Getting ready for school: social skills
Written by practising teachers, our Getting ready for school series will help you understand and develop the skills your child will need to thrive at their new primary school.
Making friends in their new class can be very exciting for Reception children. As a Reception teacher, its lovely to see these friendships blossom in the classroom, and the shared learning experiences that take place with these new friends from big school is something I really enjoy helping to develop. At the same time, I am aware that this can be a daunting prospect for you as a parent!
Your child's new teacher will be very aware of this important aspect of starting school and will set up their classroom to provide the best opportunities for these social skills to be practised; planning specific activities which use play as a way of modelling good social skills to the children. The social skills developed in these early years of school become a model for friendships, and will also play a vital role in future learning and development. With that in mind, here are a few ideas to support your children in developing these skills before they start their Reception year.
This may sound obvious but you would be surprised how many children have started in my class and not known how to initiate a conversation with someone else! I use lots of dolls and soft toys to practise greetings, asking to join others games or inviting others to join a game they are playing. Giving your child this language will support them when faced with lots of new friendly faces to play with.
Choose cooperative play resources
Choosing toys which invite cooperative and social play with your children – such as a tennis set – rather than toys which invite solitary play, can be a great way give your child opportunities to practise negotiation and turn-taking.
Share stories and talk about the friendship between characters
When reading stories with my class we often talk about whether the characters are kind, helpful and friendly, or the opposite (for example, the naughty queen in That Rabbit Belongs to Emily Brown)! Talking about negative social situations in stories is a particularly helpful way encourage your child to think about what they could do if someone isn't being kind. (For example, they might decide to use their words to try to sort out any problems, or seek help from a teacher.)
Play turn-taking games
Sharing games such as snakes and ladders or snap provide plenty of opportunities for children to practise social skills and turn-taking. Be sure to use the language of turn-taking to reinforce this too, for example: 'First it is your turn, and now I will have a turn', or 'Whose turn is it next?' and 'Thank you for waiting for your turn'.
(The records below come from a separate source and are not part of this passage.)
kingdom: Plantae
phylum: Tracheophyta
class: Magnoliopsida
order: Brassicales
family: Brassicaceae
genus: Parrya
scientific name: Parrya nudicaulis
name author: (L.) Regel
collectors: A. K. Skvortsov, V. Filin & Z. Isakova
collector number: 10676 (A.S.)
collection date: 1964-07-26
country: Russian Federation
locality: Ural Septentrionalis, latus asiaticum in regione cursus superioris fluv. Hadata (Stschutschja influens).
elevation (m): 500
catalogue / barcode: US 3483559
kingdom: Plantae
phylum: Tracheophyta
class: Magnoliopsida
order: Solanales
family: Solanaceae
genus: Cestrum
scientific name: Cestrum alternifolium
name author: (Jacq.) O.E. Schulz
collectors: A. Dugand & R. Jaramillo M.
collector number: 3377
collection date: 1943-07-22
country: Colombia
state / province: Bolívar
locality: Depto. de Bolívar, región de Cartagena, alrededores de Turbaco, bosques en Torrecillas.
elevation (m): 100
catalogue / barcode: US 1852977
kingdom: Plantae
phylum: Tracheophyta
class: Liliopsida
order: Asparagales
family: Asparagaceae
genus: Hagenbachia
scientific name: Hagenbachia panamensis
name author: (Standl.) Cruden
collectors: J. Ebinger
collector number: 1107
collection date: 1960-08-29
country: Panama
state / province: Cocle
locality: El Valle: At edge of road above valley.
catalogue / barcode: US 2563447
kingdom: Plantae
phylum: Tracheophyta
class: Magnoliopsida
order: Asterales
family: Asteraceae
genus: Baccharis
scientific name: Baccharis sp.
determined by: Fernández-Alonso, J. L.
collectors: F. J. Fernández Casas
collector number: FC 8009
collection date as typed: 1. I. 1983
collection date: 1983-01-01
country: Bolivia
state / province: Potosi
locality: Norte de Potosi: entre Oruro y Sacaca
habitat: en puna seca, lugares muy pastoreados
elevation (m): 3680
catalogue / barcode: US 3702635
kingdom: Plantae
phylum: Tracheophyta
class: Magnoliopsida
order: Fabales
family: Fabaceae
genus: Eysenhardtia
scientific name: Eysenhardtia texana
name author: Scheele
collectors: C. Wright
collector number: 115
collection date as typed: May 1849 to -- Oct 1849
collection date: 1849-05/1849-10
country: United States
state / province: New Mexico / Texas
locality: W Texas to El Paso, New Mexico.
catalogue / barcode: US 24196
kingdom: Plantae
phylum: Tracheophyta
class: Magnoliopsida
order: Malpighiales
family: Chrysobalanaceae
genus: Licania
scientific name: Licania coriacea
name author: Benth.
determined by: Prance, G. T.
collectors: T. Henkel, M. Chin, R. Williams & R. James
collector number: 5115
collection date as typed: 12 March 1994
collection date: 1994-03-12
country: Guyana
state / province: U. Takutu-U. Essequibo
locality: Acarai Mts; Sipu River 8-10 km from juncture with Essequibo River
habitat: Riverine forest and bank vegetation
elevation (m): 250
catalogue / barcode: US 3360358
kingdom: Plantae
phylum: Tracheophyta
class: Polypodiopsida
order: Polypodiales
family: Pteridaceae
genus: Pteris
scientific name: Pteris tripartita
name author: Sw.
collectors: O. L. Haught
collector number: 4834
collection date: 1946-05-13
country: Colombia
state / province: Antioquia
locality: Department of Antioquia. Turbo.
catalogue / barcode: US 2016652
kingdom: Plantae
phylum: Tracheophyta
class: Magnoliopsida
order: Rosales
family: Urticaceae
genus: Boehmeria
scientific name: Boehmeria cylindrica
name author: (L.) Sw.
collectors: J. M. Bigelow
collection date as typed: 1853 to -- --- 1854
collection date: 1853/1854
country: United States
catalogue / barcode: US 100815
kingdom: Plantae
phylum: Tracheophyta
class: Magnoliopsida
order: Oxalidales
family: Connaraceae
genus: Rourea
Teach the language of feelings
Describing how you are feeling, as well as giving commentary on the emotions that your child may be experiencing (for example: I can see that you are cross that we have to leave the playground because you are having fun), can help increase your child's emotional literacy, which can in turn help them understand their own and others feelings in social situations. You might develop this further with a shared notebook of feelings, where your child can describe how they felt in particular situations. The Great Big Book of Families by Mary Hoffman can help you to support your child to understand their feelings and to give a name to those feelings.
Giving your child opportunities where they have a turn to talk and then have to listen is a valuable way to teach them vital speaking and listening skills. One example of this is taking turns to talk about the best part of your day over the dinner table. Focus in on their listening skills: can they ask a question to find out more? Can they remember what their sibling's favourite part of the day was?
Plan some play dates
Once they have started school try inviting other children over from their new class or meeting in a local play park for time to play together. During that time comment on their positive social skills: "I like the way you have chosen to take turns with the lorry, what a great way to play together!". You can also support your child if they are struggling in this situation by playing alongside them and offering suggestions for solutions.
Give them time to reflect
After school, give them time to reflect on their day and share any highlights or concerns they are having about friendships (or in fact any element of school). These concerns can then be monitored by you and the teacher, who will want to work with you to ensure your child thrives in the friendships they are making.
The social skills and friendships which your child develops in their first year at school will stay with them for many years to come. I hope these ideas are helpful in getting your child off to a great start with their new class-mates!